Doughnut economics does not really provide the answer

Contributed by Joe Montero

George Monbiot is a thinker who has deservedly won widespread respect. He wrote an article that appeared in The Pen yesterday. It championed the doughnut economic theory put forward by Oxford academic Kate Raworth.  She raises some important issues, chiefly the need for sustainability and fairness in the way wealth is distributed. These things should be taken on board and they also provide a better and more useful definition of economic growth than the orthodox one.

However, as an economic theory, Raworth’s falls short. if the goal is to gain a better understanding and use this to create a better world, it is also important to be well grounded in our understanding of how an economy works.

A problem is that few have a working understanding of economic theory and a discussion needs a reference point. In short, economics is about how we utilise natural resources to meet our needs. In doing this, we operate as both individuals and as a collective. Economics is not just about putting inputs into one end and coming out with a certain output at the other. Thus it involves social relationships between human beings, as well as their interaction with nature.

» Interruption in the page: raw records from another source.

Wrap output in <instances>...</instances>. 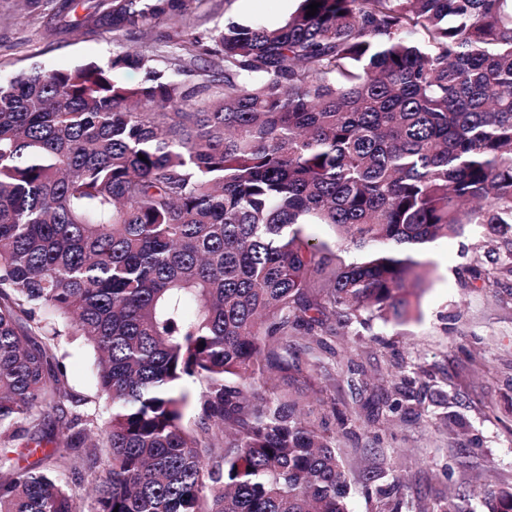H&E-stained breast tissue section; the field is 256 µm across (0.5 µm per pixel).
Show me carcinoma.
Segmentation results:
<instances>
[{"label": "carcinoma", "mask_w": 512, "mask_h": 512, "mask_svg": "<svg viewBox=\"0 0 512 512\" xmlns=\"http://www.w3.org/2000/svg\"><path fill=\"white\" fill-rule=\"evenodd\" d=\"M195 2L84 0L72 20L61 0L54 25L137 42L0 76V512H81L73 479L94 512H349L290 338L322 346L330 314L403 324L424 248L471 224L512 241V0H299L208 44ZM162 24L186 34L165 70ZM498 272L512 251L469 269ZM62 325L97 353L101 423Z\"/></svg>", "instance_id": "cac0c4a2"}]
</instances>
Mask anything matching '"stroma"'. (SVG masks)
I'll return each instance as SVG.
<instances>
[{"mask_svg":"<svg viewBox=\"0 0 512 512\" xmlns=\"http://www.w3.org/2000/svg\"><path fill=\"white\" fill-rule=\"evenodd\" d=\"M57 0H0V74L105 64L111 38L52 32ZM298 0H202L191 31L229 23L277 26ZM507 244L472 225L429 250L419 306L403 325L330 318L325 347L300 355L313 379L306 405L335 442L351 512H486L488 492L512 493V278L485 287L467 267ZM73 395L102 417L92 349L59 351Z\"/></svg>","mask_w":512,"mask_h":512,"instance_id":"stroma-1","label":"stroma"}]
</instances>
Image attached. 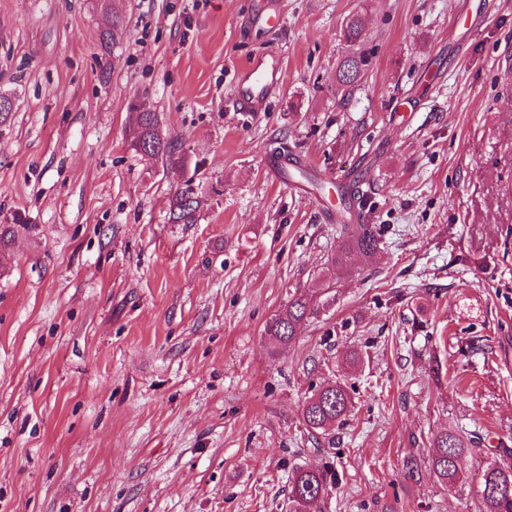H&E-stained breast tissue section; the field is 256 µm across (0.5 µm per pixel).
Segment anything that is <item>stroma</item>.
Returning <instances> with one entry per match:
<instances>
[{"instance_id": "1", "label": "stroma", "mask_w": 512, "mask_h": 512, "mask_svg": "<svg viewBox=\"0 0 512 512\" xmlns=\"http://www.w3.org/2000/svg\"><path fill=\"white\" fill-rule=\"evenodd\" d=\"M282 2L274 30L261 0H0V224L36 227L0 267V512H288L301 464L336 473L309 512H480L428 458L448 428L471 474L512 449V0ZM261 54L283 85L247 112ZM139 101L182 167L132 149ZM353 179L382 245L340 268ZM296 293L328 303L282 346ZM366 63V58L363 55L353 54L345 57L338 66L341 84L345 86L354 85L362 77L361 72L364 70ZM353 408L347 388L340 382L320 387L307 396L302 406V421L311 436L318 438L336 424L343 423Z\"/></svg>"}]
</instances>
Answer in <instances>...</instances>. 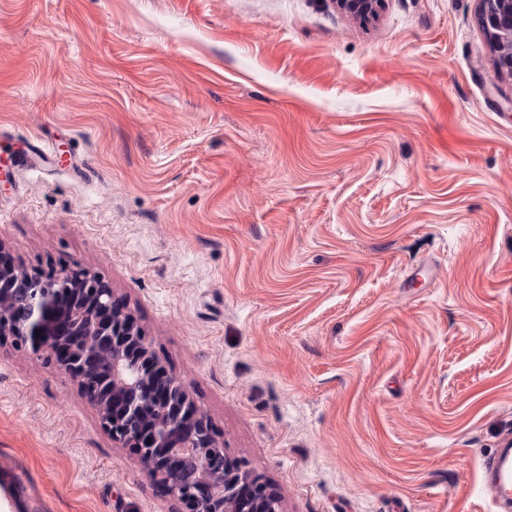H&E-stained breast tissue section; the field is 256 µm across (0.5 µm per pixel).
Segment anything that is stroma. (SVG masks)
Here are the masks:
<instances>
[{"mask_svg": "<svg viewBox=\"0 0 512 512\" xmlns=\"http://www.w3.org/2000/svg\"><path fill=\"white\" fill-rule=\"evenodd\" d=\"M479 0H0V247L96 271L281 512H492L512 75ZM10 512H178L0 341Z\"/></svg>", "mask_w": 512, "mask_h": 512, "instance_id": "1", "label": "stroma"}]
</instances>
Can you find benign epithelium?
<instances>
[{
    "mask_svg": "<svg viewBox=\"0 0 512 512\" xmlns=\"http://www.w3.org/2000/svg\"><path fill=\"white\" fill-rule=\"evenodd\" d=\"M376 14L383 0H336ZM486 29L512 25V9L479 0ZM0 340L52 350L98 412L112 440L132 449L181 512H280L262 476L224 453L210 424L162 363L112 289L90 269L45 278L2 257Z\"/></svg>",
    "mask_w": 512,
    "mask_h": 512,
    "instance_id": "benign-epithelium-1",
    "label": "benign epithelium"
}]
</instances>
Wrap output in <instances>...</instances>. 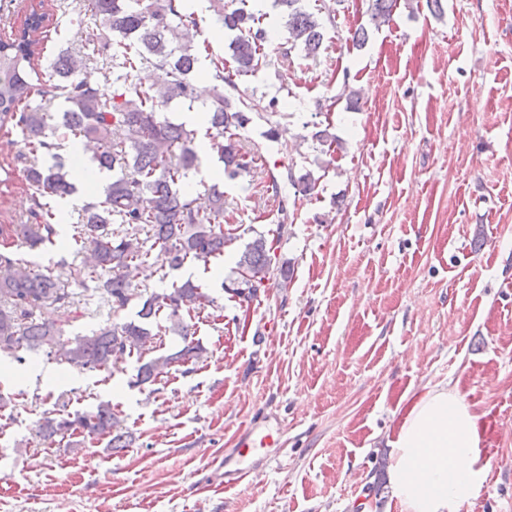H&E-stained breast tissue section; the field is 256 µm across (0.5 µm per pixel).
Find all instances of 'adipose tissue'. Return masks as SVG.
I'll list each match as a JSON object with an SVG mask.
<instances>
[{"label": "adipose tissue", "instance_id": "1", "mask_svg": "<svg viewBox=\"0 0 512 512\" xmlns=\"http://www.w3.org/2000/svg\"><path fill=\"white\" fill-rule=\"evenodd\" d=\"M390 455L392 494L408 512H458L486 468L478 416L452 383L408 402Z\"/></svg>", "mask_w": 512, "mask_h": 512}]
</instances>
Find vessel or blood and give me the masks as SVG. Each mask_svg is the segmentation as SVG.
Here are the masks:
<instances>
[{"mask_svg": "<svg viewBox=\"0 0 512 512\" xmlns=\"http://www.w3.org/2000/svg\"><path fill=\"white\" fill-rule=\"evenodd\" d=\"M281 428L280 416L267 412L239 432L234 448L224 457L225 487L246 484L248 479L258 477L271 467L274 458L269 449L273 447L274 436Z\"/></svg>", "mask_w": 512, "mask_h": 512, "instance_id": "1", "label": "vessel or blood"}]
</instances>
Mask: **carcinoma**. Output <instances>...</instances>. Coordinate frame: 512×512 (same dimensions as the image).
<instances>
[{
    "mask_svg": "<svg viewBox=\"0 0 512 512\" xmlns=\"http://www.w3.org/2000/svg\"><path fill=\"white\" fill-rule=\"evenodd\" d=\"M209 2L216 22L235 33L227 59L209 52L208 42L196 48L186 37L185 29L199 22L189 0H89L90 17L104 32L86 36L83 57L62 51L43 69L38 61L50 27L58 24L60 4L33 0L20 34L0 40V128L19 131L33 157L26 169L32 223L0 225V236L31 250L56 245V225L62 222L58 205L77 191L58 150L70 135L97 145L93 161L112 172V182L101 200L82 207L79 238L91 246L92 263L69 267V279L84 288L95 284L114 312L134 301L138 307L130 321L109 320L89 334L66 336L63 329L38 321L35 312L45 303L71 306L68 283L50 269L20 265L6 249L0 252V354L21 363L25 353L42 350L60 364L97 372L155 349L156 328L180 337L181 348L139 362L137 386L153 385L165 369L195 363L206 354L194 340L195 324L187 320L214 303L200 285L188 279L149 294L132 285L139 272L166 279L153 261L156 249L173 271L189 259L208 263L223 257L232 241L224 233V191L211 186L201 205L182 188L201 163L198 130L171 121L161 109L175 100H198L194 76L200 55L206 54L215 84L205 104V136L228 177L250 175L254 160L238 131L252 123L253 108L236 78L266 64L270 12H277L289 49H299L306 58L317 56L325 39L321 9L308 0H271L268 10ZM395 5L396 0H369L374 28L389 21ZM145 67L158 72L148 88L135 81V73ZM57 98L67 108L61 122L52 125L47 105ZM287 181L307 197L319 178L310 170L297 175L290 167ZM271 252L273 242L262 233L245 244L233 276L222 282L229 298L249 303L273 285L287 287L290 270L282 268L274 278ZM76 434L107 437L113 449L131 443L108 402L84 413H71L63 404L44 413L35 429L39 443L58 448L73 447Z\"/></svg>",
    "mask_w": 512,
    "mask_h": 512,
    "instance_id": "obj_1",
    "label": "carcinoma"
}]
</instances>
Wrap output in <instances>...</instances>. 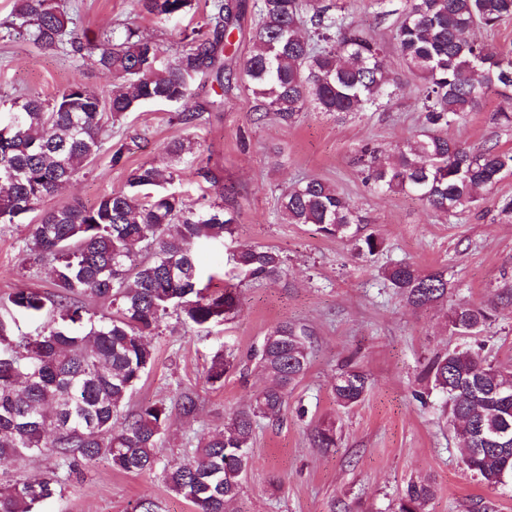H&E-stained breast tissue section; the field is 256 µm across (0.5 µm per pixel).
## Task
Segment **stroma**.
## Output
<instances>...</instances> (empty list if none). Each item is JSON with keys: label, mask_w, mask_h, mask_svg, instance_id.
<instances>
[{"label": "stroma", "mask_w": 512, "mask_h": 512, "mask_svg": "<svg viewBox=\"0 0 512 512\" xmlns=\"http://www.w3.org/2000/svg\"><path fill=\"white\" fill-rule=\"evenodd\" d=\"M64 2L77 21L85 52L73 56L41 50L22 36L0 38V98L49 99L75 79L109 97L116 83L95 65L93 46L132 26L171 58L186 34L205 30L209 14L206 0H197L189 14L161 24L140 14L134 0ZM331 2L347 22L380 43L395 80V95L387 106L343 117L310 110L286 125L274 115H260L256 100L240 83L223 89L202 78L192 83L180 104L145 103L107 125L105 149L44 206L90 204L120 190L133 168L162 164L164 145L187 137L200 156L178 165L175 189L193 198L205 193L236 208L234 234L197 244L194 252L201 284L209 291L238 283V314L204 331L169 316L161 335L151 339L154 363L130 401L134 407L158 400L171 403L180 392L194 391L200 402L196 417L188 420L172 412L159 450L165 462L190 458L200 439L223 428L264 387L254 353L268 332L283 321L304 329L307 371L289 392L283 414L259 420L251 465L227 512H394L408 482L420 477L432 478L436 488L429 512H512V479L488 486L466 469L448 421L446 397L426 375L431 360L460 346L512 367V222L498 216L502 200L512 198V175L455 218L433 213L406 194L366 185L356 164L359 146L372 142L385 158L424 126L418 104L421 82L403 65L392 39L406 0ZM498 109L496 96L485 97L448 127V138L471 148L512 151V127L499 124ZM181 112H196L200 118L183 124L177 119ZM115 147L123 150L117 164L111 160ZM202 164L208 165L214 182L199 176ZM312 177L335 186L360 208L365 232L383 240V252L361 257L351 239L325 237L312 224L280 222L279 195ZM36 220L32 213L25 222L0 224V298L18 288L55 290L48 269L35 264L25 246ZM255 245L280 253L284 272L279 279L260 285L238 282L229 257ZM398 261L427 271L447 270V300L419 309L407 305L382 276L385 267ZM461 304L491 314L478 335L449 331L448 313ZM218 352L233 354L237 367L223 382L212 384L206 371ZM349 367L367 374L369 389L359 403L342 409L332 383ZM328 420L336 423L337 444L316 447L311 433ZM144 497L153 499L159 512H195L160 473H125L104 459L40 510L132 512Z\"/></svg>", "instance_id": "1"}]
</instances>
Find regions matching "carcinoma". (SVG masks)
Here are the masks:
<instances>
[{"instance_id":"obj_1","label":"carcinoma","mask_w":512,"mask_h":512,"mask_svg":"<svg viewBox=\"0 0 512 512\" xmlns=\"http://www.w3.org/2000/svg\"><path fill=\"white\" fill-rule=\"evenodd\" d=\"M194 0H136L139 11L159 23L193 8ZM258 21L253 51L243 62L241 82L284 123L309 109L347 114L379 107L394 93L379 43L352 27L319 0H256ZM245 0H213L210 32L184 37L167 60L155 41L128 27L97 47V63L120 80L104 99L73 81L49 102L38 97L0 99V224L40 211L29 225L26 248L51 266L57 292L47 296L18 288L0 316V461H25L50 453L54 465L35 479L0 482V512H38L62 493L67 482L101 458L126 473H150L171 414L163 401L124 413L154 360L148 336L176 314L206 329L238 313L239 290L209 293L192 246L235 232L237 212L224 203L195 204L171 191L176 167L196 154L194 143L176 139L164 147L167 165H141L124 188L93 205L75 201L41 209L104 145V117L120 119L147 102L179 103L199 76L224 78V38L240 27ZM11 26L45 51L63 44L85 46L74 18L61 0H15ZM512 17V0H407L394 31L403 64L423 80L419 103L425 127L398 144L390 161H376L369 143L357 151L365 179L384 191L424 201L430 210L455 217L482 192L512 174V152L470 150L443 130L474 111L488 95L501 99L497 119L512 126V50L474 40L477 26L494 27ZM279 214L287 224H314L327 237H346L364 223L359 209L318 178L283 191ZM383 248L374 235L356 239L362 256ZM237 276L252 282L275 280L283 272L279 252L248 246L233 254ZM384 278L407 303L422 308L448 296L445 272L422 271L401 261ZM87 297L109 303L97 312ZM46 317L34 335L22 332L16 315ZM491 320L481 307L459 305L448 313V328L459 336L478 333ZM267 384L253 404L224 428L198 442L195 455L163 467L169 489L196 512H225L240 492L251 463L249 449L257 421L284 410L288 390L305 374L304 332L283 321L264 337L255 354ZM236 368L232 355L216 354L207 381L216 384ZM434 388L448 398V419L458 431L465 467L488 486L512 479V368L486 362L469 347H458L429 368ZM369 387L365 373L349 369L334 378L336 403H358ZM176 406L193 418L198 396L181 393ZM312 439L319 448L336 445L335 429L323 425ZM434 483L407 485L397 512H428Z\"/></svg>"}]
</instances>
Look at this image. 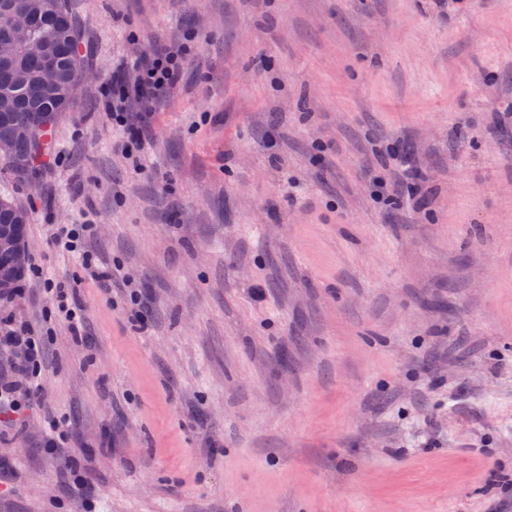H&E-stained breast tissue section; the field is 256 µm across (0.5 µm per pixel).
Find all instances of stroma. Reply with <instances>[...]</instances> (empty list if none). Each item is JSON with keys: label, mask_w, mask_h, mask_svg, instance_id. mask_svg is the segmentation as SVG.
Segmentation results:
<instances>
[{"label": "stroma", "mask_w": 512, "mask_h": 512, "mask_svg": "<svg viewBox=\"0 0 512 512\" xmlns=\"http://www.w3.org/2000/svg\"><path fill=\"white\" fill-rule=\"evenodd\" d=\"M71 2L37 184L0 161V334L47 339L0 512H512V0ZM155 39L189 53L136 170L102 84ZM28 224L29 214L27 209L17 204L12 198L1 196L0 231H11L25 237L27 236ZM0 254L9 255L15 268H26L30 263L32 255L29 239L25 237L19 240L9 234L0 233ZM28 269L29 266L17 279V293H19L24 286Z\"/></svg>", "instance_id": "obj_1"}]
</instances>
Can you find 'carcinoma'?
<instances>
[{
	"label": "carcinoma",
	"mask_w": 512,
	"mask_h": 512,
	"mask_svg": "<svg viewBox=\"0 0 512 512\" xmlns=\"http://www.w3.org/2000/svg\"><path fill=\"white\" fill-rule=\"evenodd\" d=\"M19 8L39 14L34 36L50 45L57 55L58 79L52 90L40 86L41 60L27 53L25 40L10 28L7 16ZM17 43V52L10 59H0V141L14 143L8 164L19 175L31 176L36 166L33 161L41 148V136L56 123L74 98L72 87L79 79L80 25L69 11L67 0H0V40ZM20 128H28L31 135L15 138ZM29 214L13 199L0 197V231L6 230L27 236Z\"/></svg>",
	"instance_id": "1"
}]
</instances>
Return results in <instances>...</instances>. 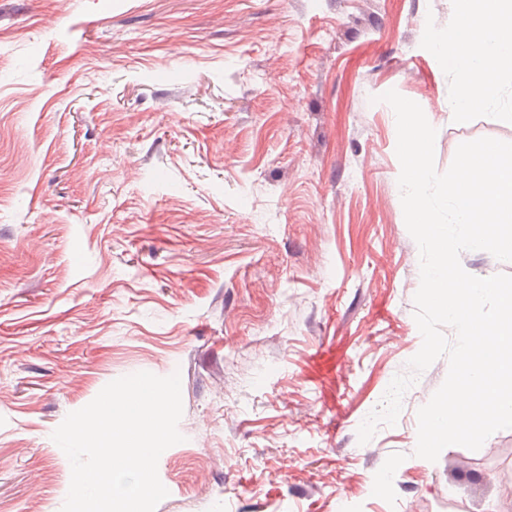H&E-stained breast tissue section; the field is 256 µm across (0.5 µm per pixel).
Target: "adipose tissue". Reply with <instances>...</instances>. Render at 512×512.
<instances>
[{
	"mask_svg": "<svg viewBox=\"0 0 512 512\" xmlns=\"http://www.w3.org/2000/svg\"><path fill=\"white\" fill-rule=\"evenodd\" d=\"M457 22L435 47L455 85L448 109L467 124L476 107L496 105V83L512 75V0H453Z\"/></svg>",
	"mask_w": 512,
	"mask_h": 512,
	"instance_id": "adipose-tissue-1",
	"label": "adipose tissue"
}]
</instances>
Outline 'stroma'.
I'll return each mask as SVG.
<instances>
[{
	"instance_id": "obj_1",
	"label": "stroma",
	"mask_w": 512,
	"mask_h": 512,
	"mask_svg": "<svg viewBox=\"0 0 512 512\" xmlns=\"http://www.w3.org/2000/svg\"><path fill=\"white\" fill-rule=\"evenodd\" d=\"M452 0H0V512H61L52 434L179 374L155 512H512V429L414 454L421 348L389 90L435 167L512 120L448 110ZM386 493H378L379 477Z\"/></svg>"
}]
</instances>
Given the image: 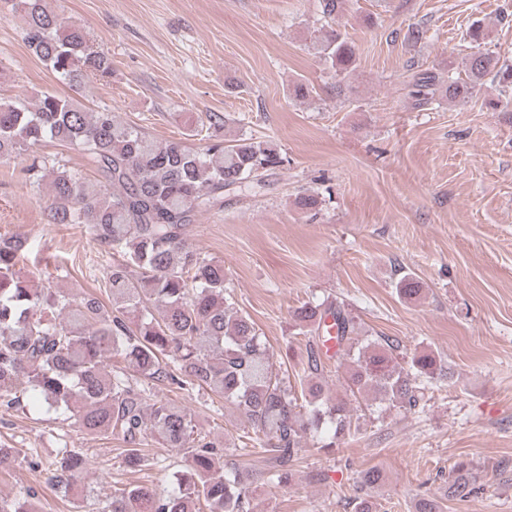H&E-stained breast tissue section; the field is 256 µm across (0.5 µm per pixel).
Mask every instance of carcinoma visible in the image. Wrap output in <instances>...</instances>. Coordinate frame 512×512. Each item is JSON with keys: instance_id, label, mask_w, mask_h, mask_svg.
I'll use <instances>...</instances> for the list:
<instances>
[{"instance_id": "obj_1", "label": "carcinoma", "mask_w": 512, "mask_h": 512, "mask_svg": "<svg viewBox=\"0 0 512 512\" xmlns=\"http://www.w3.org/2000/svg\"><path fill=\"white\" fill-rule=\"evenodd\" d=\"M20 5L29 49L59 81L77 86L111 76V58L94 49L84 29L64 24L43 0H20ZM488 37L484 22L475 20L463 35L460 63L409 73L404 84L414 105L446 100L464 106L488 82L497 95L485 96L484 105L496 110L509 104L512 63L481 48ZM311 48L342 80L355 76L356 51L341 31L332 28L314 38ZM48 138L76 148L103 179V188L90 191L65 166L48 172L46 164L33 160L26 168L30 180L52 176L49 223L82 225L91 242L119 259L105 276L107 307L92 294L34 287L17 268L27 238L0 237V405L20 404V393L30 388L48 409L67 414L87 433L121 437L122 462L130 469L143 465L141 446L148 435L163 448L191 453L172 492L118 488L101 512H199L202 503L209 512H249L251 495L266 479H288L304 439L334 448L351 434L350 407L325 384L332 358L352 360L347 390L371 392L389 410L415 409L426 385L447 376L434 351L401 360L388 337L359 338L344 303L314 299L293 311L292 328L305 338L307 355L300 390L275 371L259 329L230 303L224 265L197 252L187 238L198 214L223 204L224 192L250 194L262 187L264 173L282 165L272 142L219 140L198 151L181 139L156 140L108 109L89 112L57 93L42 94L31 107L0 101L1 161ZM395 288L406 300L422 293L409 273ZM153 306L162 308L161 318L153 315ZM329 319L336 330L332 356L325 348ZM114 356L145 383L122 369H106ZM152 382L224 399L252 429L243 447L264 449L275 471L242 472L223 461L224 445L201 432L184 408L151 398ZM82 469V458L65 449L52 479L66 488ZM382 480L376 468L364 472L353 512H379L372 491ZM479 490L475 466L455 461L447 496L464 500Z\"/></svg>"}]
</instances>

Raworth makes the common mistake of essentially seeing economic activity in terms of circulation and distribution. In other words, the market is the chief player, through supply and demand conditions. The government may step in.There is a defacto acceptance of one of the great e errors of the twentieth century economics mainstream she is critical of.

Associated to this is the focus on financial flows. They are important. But it does not mean that this is the driving engine. Financial flows are the result of the way society carries out the primary function of how resources are used to meet needs. Therefore, the answer to the problems cited by Raworth must lie in what economists have traditionally called the production function.

The error of the economics Raworth is critical of has routinely neglected the importance of social relations in this production function. Instead, it is merely expressed as a mechanical interaction of capital, labour and natural resources (land). In the recent period, there has been an attempt to correct this omission with the concept of “rational” human beings, who make decisions based on future “expectations”.  The attempt has been a clumsy veneer that does nothing to change the old mechanical approach. Raworth is right to be critical.

As economic participants, all of us act according our role in society and this primarily takes the shape of our role at work. As a collective, we depend on each other to get things done.  Working together generates a collective consciousness. Without this, the economy and therefore society could not function.

At the same time, there is division within this collective consciousness, born out of a division of roles. The starkest interpretation is that some own and control the process and others do the work. It brings into conflict collective need and individual gain. Therefore, the key to a major change is lifting of the collective need, at the point where this wealth is created.

Raworth’s model deals extensively with the problem of finite resources and environmental damage. While she is right that this must be included in any economic model, the implication that the culprit is economic growth is not quite right. For most of the world there is not much economic growth and it is ludicrous to suggest from the small islands of relative prosperity that we need to go backwards. Raworth is not saying exactly this. The implication is still there.

The answer is that we must learn to do things better. A big part of this is knowledge. Human beings have the capacity to use science and technology to create harm. With this comes the capacity to undo harm and create good. What we will be capable of as a species in the future, we don’t know yet.

The capacity to move to alternative energy sources is already here.  History has taken humanity through the stone, copper, bronze, iron, steel, to the fossil fuel age and we are at the dawn of a new one. The problem is not ability. It is how we utilise natural resources to meet our needs, primarily the social relations involved that is the sticking point. This is what needs to change.

So long as only a small percentage of society maintains control over the creation of the means to meet needs persists, so will their sectional interests dominate and they will remain the mainstay of government policy, for as long as the big investor stays on centre stage.

Advancing in the way we use resources to provide for needs, above all, requires a change in the social relations that accompany it.  Inevitably, this means a transformation to a democratic economy, where the decision making and ultimately the power, is in the hands, not of a minority, but the majority.

Raworth does not allow for this. Her model sticks to intervention in terms of affecting the distribution of resources and wealth, through their distribution. Doughnut economics is also a static model that does not allow for change in the social relationships tied to economic activity.